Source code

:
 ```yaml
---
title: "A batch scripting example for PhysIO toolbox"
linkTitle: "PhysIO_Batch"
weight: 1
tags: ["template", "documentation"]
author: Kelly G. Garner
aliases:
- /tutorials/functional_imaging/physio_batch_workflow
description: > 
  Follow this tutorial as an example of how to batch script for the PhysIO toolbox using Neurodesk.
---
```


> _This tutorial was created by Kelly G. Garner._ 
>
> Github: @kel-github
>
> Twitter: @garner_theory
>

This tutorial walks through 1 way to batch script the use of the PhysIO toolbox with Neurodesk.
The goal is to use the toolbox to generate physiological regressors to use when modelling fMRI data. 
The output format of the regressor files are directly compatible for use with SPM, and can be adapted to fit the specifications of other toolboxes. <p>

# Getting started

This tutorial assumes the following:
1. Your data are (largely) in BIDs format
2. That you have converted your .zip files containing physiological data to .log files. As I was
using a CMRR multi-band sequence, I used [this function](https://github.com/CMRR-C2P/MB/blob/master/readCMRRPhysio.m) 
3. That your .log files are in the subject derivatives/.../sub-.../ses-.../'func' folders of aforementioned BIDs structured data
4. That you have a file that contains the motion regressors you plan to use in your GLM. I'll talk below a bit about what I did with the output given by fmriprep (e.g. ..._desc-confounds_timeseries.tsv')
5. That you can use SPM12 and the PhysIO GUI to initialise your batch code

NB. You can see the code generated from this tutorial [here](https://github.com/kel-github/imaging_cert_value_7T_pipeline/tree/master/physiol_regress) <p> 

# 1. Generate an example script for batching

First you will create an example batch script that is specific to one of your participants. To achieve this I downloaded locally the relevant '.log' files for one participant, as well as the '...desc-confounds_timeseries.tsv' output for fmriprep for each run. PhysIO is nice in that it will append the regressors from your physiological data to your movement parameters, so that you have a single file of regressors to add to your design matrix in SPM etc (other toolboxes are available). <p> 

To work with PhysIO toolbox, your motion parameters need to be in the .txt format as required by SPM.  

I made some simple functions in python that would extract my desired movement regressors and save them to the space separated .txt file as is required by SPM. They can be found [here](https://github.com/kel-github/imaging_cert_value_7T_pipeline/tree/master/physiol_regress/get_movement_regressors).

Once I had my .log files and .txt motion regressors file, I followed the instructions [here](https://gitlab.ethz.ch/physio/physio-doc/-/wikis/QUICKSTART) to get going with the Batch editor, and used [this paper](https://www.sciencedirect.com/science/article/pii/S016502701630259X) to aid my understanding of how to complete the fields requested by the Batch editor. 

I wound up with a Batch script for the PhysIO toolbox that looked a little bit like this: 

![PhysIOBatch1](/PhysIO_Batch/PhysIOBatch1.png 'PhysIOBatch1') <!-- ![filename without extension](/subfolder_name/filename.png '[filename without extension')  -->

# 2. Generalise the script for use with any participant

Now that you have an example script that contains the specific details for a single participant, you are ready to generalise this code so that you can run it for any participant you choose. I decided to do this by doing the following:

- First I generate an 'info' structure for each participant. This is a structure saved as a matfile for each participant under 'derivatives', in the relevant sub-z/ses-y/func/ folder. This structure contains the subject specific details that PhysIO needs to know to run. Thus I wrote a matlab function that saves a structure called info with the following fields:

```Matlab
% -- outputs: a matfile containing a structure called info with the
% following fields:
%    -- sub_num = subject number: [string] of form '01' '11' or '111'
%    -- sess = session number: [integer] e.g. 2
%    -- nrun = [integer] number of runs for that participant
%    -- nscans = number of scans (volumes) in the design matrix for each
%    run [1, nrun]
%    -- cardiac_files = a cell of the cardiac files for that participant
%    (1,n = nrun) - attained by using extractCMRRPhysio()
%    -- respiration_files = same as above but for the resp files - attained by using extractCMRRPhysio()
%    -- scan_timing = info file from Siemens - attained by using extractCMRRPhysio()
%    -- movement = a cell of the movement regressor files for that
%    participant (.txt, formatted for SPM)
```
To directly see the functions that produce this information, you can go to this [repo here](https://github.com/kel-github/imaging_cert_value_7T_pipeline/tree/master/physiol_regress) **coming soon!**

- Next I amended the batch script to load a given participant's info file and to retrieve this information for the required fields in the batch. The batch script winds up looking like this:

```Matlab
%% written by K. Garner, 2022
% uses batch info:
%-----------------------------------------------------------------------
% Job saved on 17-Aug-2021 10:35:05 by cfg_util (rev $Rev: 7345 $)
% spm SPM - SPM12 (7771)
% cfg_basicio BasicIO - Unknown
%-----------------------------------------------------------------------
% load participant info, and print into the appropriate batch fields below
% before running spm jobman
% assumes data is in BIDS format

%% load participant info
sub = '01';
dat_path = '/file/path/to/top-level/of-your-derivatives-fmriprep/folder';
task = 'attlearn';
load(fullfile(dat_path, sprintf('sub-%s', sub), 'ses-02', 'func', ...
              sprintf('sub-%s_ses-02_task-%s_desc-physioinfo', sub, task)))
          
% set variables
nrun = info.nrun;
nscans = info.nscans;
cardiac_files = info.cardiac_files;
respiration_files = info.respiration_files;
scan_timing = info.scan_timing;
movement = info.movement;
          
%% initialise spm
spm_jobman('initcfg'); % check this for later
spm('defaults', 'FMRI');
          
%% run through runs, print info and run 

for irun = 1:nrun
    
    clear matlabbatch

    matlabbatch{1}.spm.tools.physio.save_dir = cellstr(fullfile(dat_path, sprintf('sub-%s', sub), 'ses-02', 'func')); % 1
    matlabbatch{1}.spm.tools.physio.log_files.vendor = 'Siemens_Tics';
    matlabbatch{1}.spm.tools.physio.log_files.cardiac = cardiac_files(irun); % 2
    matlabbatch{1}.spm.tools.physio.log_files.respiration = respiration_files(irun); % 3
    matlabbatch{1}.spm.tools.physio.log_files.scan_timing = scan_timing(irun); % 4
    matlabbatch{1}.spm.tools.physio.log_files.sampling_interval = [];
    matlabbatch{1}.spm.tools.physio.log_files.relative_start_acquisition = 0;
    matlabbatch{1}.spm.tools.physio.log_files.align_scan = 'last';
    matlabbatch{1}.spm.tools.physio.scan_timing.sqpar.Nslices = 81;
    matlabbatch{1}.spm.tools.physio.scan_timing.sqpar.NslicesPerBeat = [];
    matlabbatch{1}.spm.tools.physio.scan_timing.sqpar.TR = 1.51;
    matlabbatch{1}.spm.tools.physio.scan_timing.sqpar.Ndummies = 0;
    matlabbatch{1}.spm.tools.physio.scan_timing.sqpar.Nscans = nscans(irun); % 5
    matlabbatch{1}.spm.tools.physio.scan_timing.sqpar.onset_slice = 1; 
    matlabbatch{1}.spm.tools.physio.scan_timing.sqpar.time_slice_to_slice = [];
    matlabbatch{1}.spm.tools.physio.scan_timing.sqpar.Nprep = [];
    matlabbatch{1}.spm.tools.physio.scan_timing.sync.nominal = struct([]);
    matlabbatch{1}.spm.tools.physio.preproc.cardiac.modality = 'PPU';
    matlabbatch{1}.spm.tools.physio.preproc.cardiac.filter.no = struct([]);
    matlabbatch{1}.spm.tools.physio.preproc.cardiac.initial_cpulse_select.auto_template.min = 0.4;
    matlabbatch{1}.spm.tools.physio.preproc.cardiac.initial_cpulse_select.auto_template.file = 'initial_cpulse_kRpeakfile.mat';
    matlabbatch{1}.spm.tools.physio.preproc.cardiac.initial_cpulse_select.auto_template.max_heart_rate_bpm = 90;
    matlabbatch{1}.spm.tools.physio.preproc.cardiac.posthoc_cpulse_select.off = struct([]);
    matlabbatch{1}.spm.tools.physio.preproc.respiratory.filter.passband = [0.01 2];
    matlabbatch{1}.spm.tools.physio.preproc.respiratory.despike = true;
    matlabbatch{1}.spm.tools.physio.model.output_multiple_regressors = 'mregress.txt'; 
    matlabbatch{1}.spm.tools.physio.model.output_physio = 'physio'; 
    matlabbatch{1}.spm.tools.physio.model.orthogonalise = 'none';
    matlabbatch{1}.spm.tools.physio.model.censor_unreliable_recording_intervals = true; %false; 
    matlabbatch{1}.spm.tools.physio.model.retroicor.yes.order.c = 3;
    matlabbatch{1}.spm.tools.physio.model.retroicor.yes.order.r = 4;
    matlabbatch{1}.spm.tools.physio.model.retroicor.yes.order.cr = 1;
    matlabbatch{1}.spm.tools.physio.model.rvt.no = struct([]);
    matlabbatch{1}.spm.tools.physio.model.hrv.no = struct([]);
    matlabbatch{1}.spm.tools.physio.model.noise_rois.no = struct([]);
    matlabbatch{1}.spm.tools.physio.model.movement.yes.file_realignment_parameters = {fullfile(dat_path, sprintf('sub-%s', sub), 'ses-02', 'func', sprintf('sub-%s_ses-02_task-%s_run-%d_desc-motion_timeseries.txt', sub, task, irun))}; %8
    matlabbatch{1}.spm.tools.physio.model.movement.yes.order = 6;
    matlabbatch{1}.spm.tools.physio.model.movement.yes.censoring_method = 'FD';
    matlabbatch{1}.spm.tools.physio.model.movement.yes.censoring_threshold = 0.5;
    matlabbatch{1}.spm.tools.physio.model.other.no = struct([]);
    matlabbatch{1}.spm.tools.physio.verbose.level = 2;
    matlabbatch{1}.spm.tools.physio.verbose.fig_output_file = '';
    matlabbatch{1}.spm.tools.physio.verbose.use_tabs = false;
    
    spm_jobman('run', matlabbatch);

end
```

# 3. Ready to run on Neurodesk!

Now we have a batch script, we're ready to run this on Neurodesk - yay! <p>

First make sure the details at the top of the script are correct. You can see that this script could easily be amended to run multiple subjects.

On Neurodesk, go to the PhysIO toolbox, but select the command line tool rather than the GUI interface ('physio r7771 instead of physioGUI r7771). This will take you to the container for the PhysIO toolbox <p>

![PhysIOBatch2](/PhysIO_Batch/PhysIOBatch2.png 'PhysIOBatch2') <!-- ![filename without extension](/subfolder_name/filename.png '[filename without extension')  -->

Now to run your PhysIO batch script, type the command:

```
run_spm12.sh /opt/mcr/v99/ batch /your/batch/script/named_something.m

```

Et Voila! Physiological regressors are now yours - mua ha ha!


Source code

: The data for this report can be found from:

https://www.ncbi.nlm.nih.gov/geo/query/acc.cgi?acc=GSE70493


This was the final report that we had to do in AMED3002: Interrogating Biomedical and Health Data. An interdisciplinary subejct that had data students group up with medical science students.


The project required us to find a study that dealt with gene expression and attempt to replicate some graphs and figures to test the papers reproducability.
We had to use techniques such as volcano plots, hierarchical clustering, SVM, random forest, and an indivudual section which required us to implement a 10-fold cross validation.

^^^^^^^^

WHAT THIS TASK INVOLVES = Copy out only the lines running from the beginning of the data to the line with "5. That you", both ends included.

TASK RESULT =
Source code

:
 ```yaml
---
title: "A batch scripting example for PhysIO toolbox"
linkTitle: "PhysIO_Batch"
weight: 1
tags: ["template", "documentation"]
author: Kelly G. Garner
aliases:
- /tutorials/functional_imaging/physio_batch_workflow
description: > 
  Follow this tutorial as an example of how to batch script for the PhysIO toolbox using Neurodesk.
---
```


> _This tutorial was created by Kelly G. Garner._ 
>
> Github: @kel-github
>
> Twitter: @garner_theory
>

This tutorial walks through 1 way to batch script the use of the PhysIO toolbox with Neurodesk.
The goal is to use the toolbox to generate physiological regressors to use when modelling fMRI data. 
The output format of the regressor files are directly compatible for use with SPM, and can be adapted to fit the specifications of other toolboxes. <p>

# Getting started

This tutorial assumes the following:
1. Your data are (largely) in BIDs format
2. That you have converted your .zip files containing physiological data to .log files. As I was
using a CMRR multi-band sequence, I used [this function](https://github.com/CMRR-C2P/MB/blob/master/readCMRRPhysio.m) 
3. That your .log files are in the subject derivatives/.../sub-.../ses-.../'func' folders of aforementioned BIDs structured data
4. That you have a file that contains the motion regressors you plan to use in your GLM. I'll talk below a bit about what I did with the output given by fmriprep (e.g. ..._desc-confounds_timeseries.tsv')
5. That you can use SPM12 and the PhysIO GUI to initialise your batch code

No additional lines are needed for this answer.